[Dataset entries]
= Beginning of Section =
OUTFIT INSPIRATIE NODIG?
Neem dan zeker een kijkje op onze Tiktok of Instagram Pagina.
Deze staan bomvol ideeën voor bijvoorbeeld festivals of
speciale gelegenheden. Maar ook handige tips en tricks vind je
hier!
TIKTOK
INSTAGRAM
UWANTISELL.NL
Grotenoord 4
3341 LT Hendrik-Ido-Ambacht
= End of Section =
= Beginning of Section =
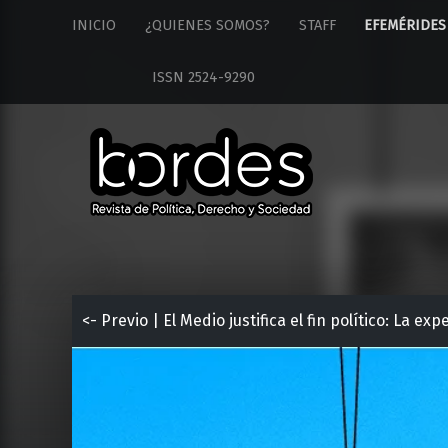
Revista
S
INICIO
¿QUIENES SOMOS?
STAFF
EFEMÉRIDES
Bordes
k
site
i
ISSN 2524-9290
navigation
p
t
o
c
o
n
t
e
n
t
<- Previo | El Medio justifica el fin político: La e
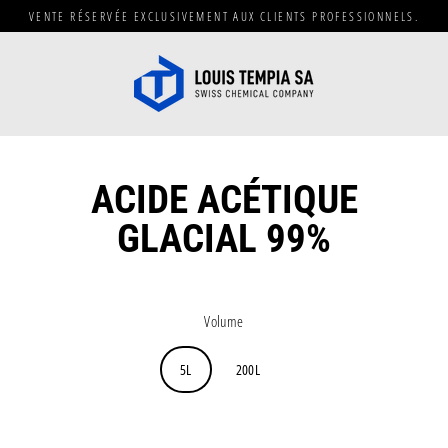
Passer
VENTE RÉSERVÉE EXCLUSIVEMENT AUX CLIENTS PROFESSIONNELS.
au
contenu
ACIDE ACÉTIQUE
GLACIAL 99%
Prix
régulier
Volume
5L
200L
= End of Section =
= Beginning of Section =
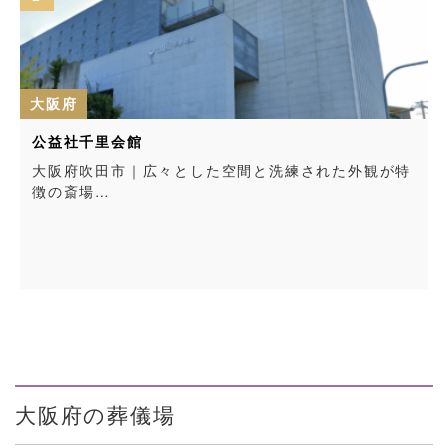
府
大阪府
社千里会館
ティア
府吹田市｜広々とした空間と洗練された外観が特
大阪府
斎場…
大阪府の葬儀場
= End of Section =
The problem
Starting at the line that contains "OUTFIT INSPIRATIE NODIG?" and stopping after the line that contains "3341 LT Hendrik-Ido-Ambacht", write out every line exactly as it appears above, and no other line.

Solution to this problem
OUTFIT INSPIRATIE NODIG?
Neem dan zeker een kijkje op onze Tiktok of Instagram Pagina.
Deze staan bomvol ideeën voor bijvoorbeeld festivals of
speciale gelegenheden. Maar ook handige tips en tricks vind je
hier!
TIKTOK
INSTAGRAM
UWANTISELL.NL
Grotenoord 4
3341 LT Hendrik-Ido-Ambacht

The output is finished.